Quis tirar ACM as castanhas do fogo da vergonha, na invocação da "razão de Estado", para escapar do ilícito


A trágica pantomima do Senado leva à interrogação sobre o clima da tolerância nacional com a insensibilidade dos donos do poder ou se é um povo que, de vez, se impermeabilizou em menos de uma década com a ida às ruas e sua boa cólera. É só porque nos falham, agora, Barbosa Lima ou Betinho? Ou o agridoce do podre nos impregnou, como a imensa Dinamarca sentida pelas narinas de Hamlet? Comece bem a poeta Adélia Prado, em Divinópolis, ou, enfim, tenhamos o início das escaramuças em Salvador.
Por entre retóricas e espaventos no caminho da Comissão de Ética, contamos com viradas de página na cultura política brasileira. Escapamos do torrencial de lágrimas do senador Arruda, que, à primeira hora, parecia ter devolvido seus pares ao sentimentalismo do perdão, de que se travestiu o compadrismo coriáceo e defensivo da Casa. Mas aí estava o relatório de Regina Borges, a imprensar o Senado no cara-a-cara com o seu próprio decoro.
O que ofende os parlamentares, no pântano da permissividade subjetiva, de outro lado, não pode agora anular a mais crassa dessas afrontas parlamentares, que é a contumácia da mentira, na boca dos legisladores. Aí está o inédito do senador Arruda, no monumental verso e reverso, literal, do que disse ao país, com toda a pompa do não valendo sim, que os anais do Senado registrarão com estarrecimento, mais que vexame.
O dilúvio de perplexidades da acareação exasperou a cultura do cinismo trazido a todos os vídeos do país. E quis tirar ACM as castanhas do fogo da vergonha, na invocação da "razão de Estado", para escapar do ilícito subsequente, de não castigar os violadores do painel, e por onde parece ainda sobreviver o ânimo de puni-lo, que mentir é pecadilho e já passou. O que o cacique baiano vai buscar no melhor Maquiavel desfaz-se diante de querer se preservar, a bem do Estado, a violação do voto secreto, para depois fazê-lo matéria de "voyeurismo" específico ou de atemorização dos inimigos, brandindo-lhes ao ouvido o que nem Zeus podia saber.

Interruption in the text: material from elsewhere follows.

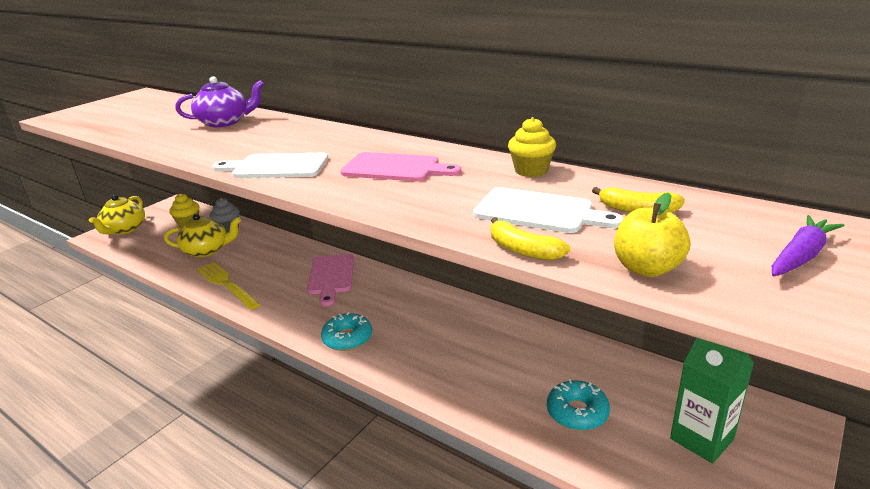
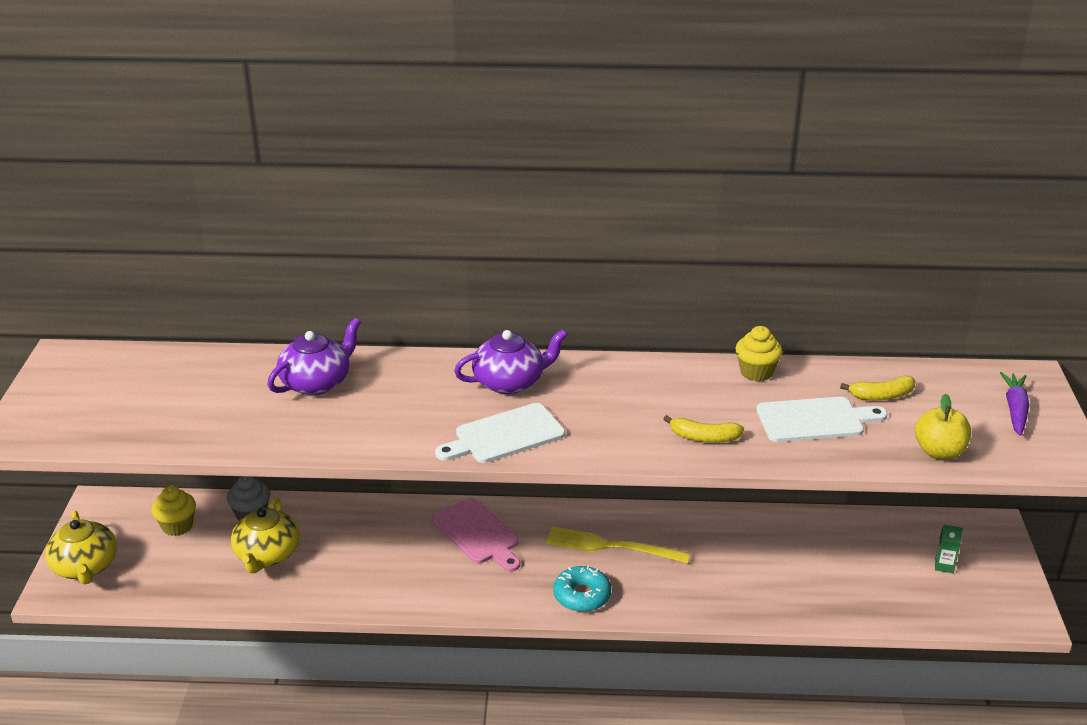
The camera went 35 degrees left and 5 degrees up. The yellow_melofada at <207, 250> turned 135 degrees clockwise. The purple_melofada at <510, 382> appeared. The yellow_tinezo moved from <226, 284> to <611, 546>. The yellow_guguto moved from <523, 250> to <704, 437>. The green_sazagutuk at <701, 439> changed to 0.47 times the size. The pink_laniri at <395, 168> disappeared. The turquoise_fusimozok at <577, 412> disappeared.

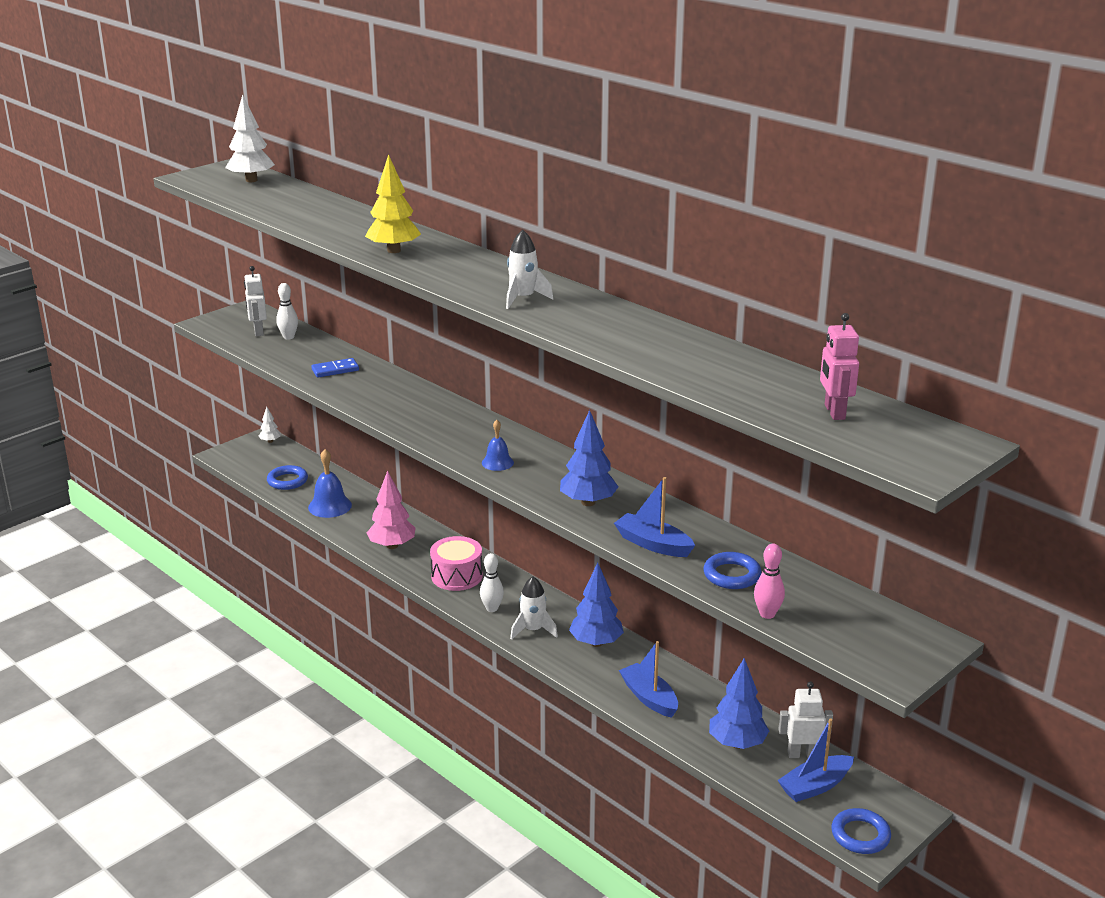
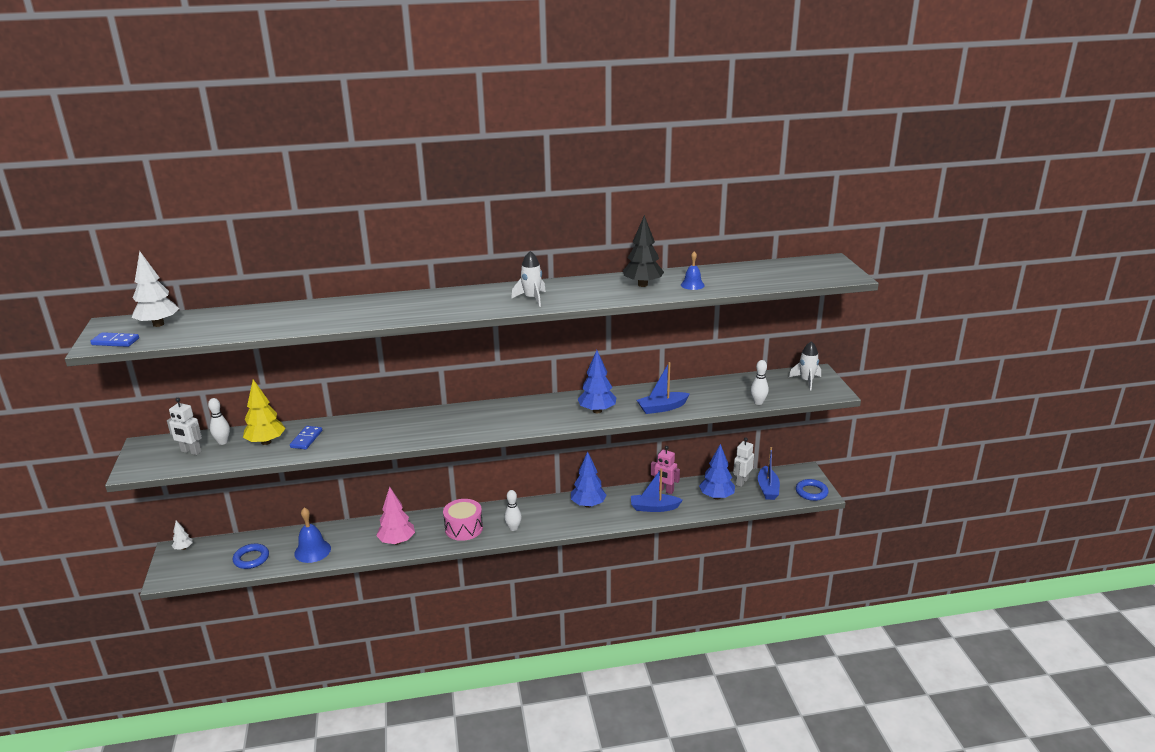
The camera went 55 degrees left and 0 degrees up. The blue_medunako at <115, 342> appeared. The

É vão o novo casuísmo da convivência com a abominação, de discutir-se se D. Regina foi objeto de uma consulta, de doce insinuação do veneno melífluo do senador Arruda ou ordem de quem a dá e sempre e como. A se querer o espírito da coisa, como reclama, na boa hermenêutica de chegar a algum lugar, o relator Saturnino, tudo se soma no fato objetivo: o da síndrome do medo, que envolvia todo o Senado, sob a presidência de ACM e, acima de tudo, o que leriam seus funcionários, sempre, como a vontade imperativa do semideus. O relatório final, para alívio do país, não deixou dúvidas quanto à convicção do pronunciamento, que restaura a confiança cívica na Câmara Alta.
São nossos, também, esses dias, de saber se o fortim baiano vai nos dar o teste da defesa da cultura popular, seus exus, suas lealdades nascidas de um inconsciente coletivo frente à cultura cívica que fez o Brasil da marcha dos cem mil, das Diretas-Já e do Fora-Collor.
Claro, Caetano, Bethânia e outros baianos não figuraram na primeira linha das divindades que responderam de corpo presente à pajelança consagratória no Palácio de Ondina, desta revanche baiana dos orixás-anões deixada, afinal, num panteão de matinê. Tal como começaram, numa temeridade de rasgar o véu do templo, os apupos ao totem nas ruas de Salvador, e se fazem clamor inequívoco pela sua condenação.
O primeiro entrevero de Brasília terminou, há dias, ainda sob uma sensação de anticlímax, pelo excesso do que se diz e contradiz, pelo entulho do deferencial e do retórico, ou pelos "vossas excelência" ou "pela ordem", invadindo o que se esperava do teatro grego das acareações. Por quanto tempo ainda o processo ficará na manchete, atentando-se a que o inconsciente coletivo exprime as suas verdades de imediato, ou se perde no pântano das preliminares?
Mais ainda, ao que parece definido, de uma lógica dos pares por fora da tarefa de oficiantes de uma exação popular. Pode ditá-la, por exemplo, a forra a ACM, no dar-se o troco do medo, e do acachapamento inicial inédito, do Senado ao seu ex-presidente neste último biênio. O entregar-se à auto-anulação das acusações mútuas, permitindo a perplexidade morna dos julgadores. Ou o carregar a sanha do sacrifício sobre os funcionários e não sobre as potestades. Ou, o que mais se teme, fechar-se o acordo esperto dos silêncios mútuos, entre carlistas e comparsas de Jader, numa trégua sobre a corrupção, estendida até o fim deste triste mandato.
O que mais importa, entretanto, é saber até onde as novas horas de esperança popular nasceram da estrita condenação de ACM pela mídia, no empenho de exprimir uma repulsa, abundantemente manifestada nas pesquisas. Antecipou-se a mídia à verdade de que é portadora? Ou a substituiu, no que parece ser a lei de ferro da sociedade global? O povo pensa o que a mídia quer quando o consulta, ou o que, afinal, essa quer, de vez, por ele?
O cheiro político desses dias foi além da primeira repulsão. Não recende à cinza, mas a esses anestésicos quase inodoros, de uma paralisia momentânea da velha e boa opinião pública. Pode não partir, como tanto temem os senadores, para um novo moralismo regenerador em 2002, não deixando pedra sobre pedra no Senado.
Ou desaparecer o escândalo na aposta da memória de girino em que vegeta este novo povo mediático. Ou reciclar-se, pasteurizado, por controle remoto, toda a velha indignação das ruas desaparecida, de morte morrida. Mas o jeito brasileiro de conviver com a abominação que chegue a maio tem ainda um preço: necrosa a consciência do país, quando não se tornar, de logo, ira cidadã.

Candido Mendes, 72, é presidente do "senior board" do Conselho Internacional de Ciências Sociais da Unesco e membro da Academia Brasileira de Letras e da Comissão de Justiça e Paz.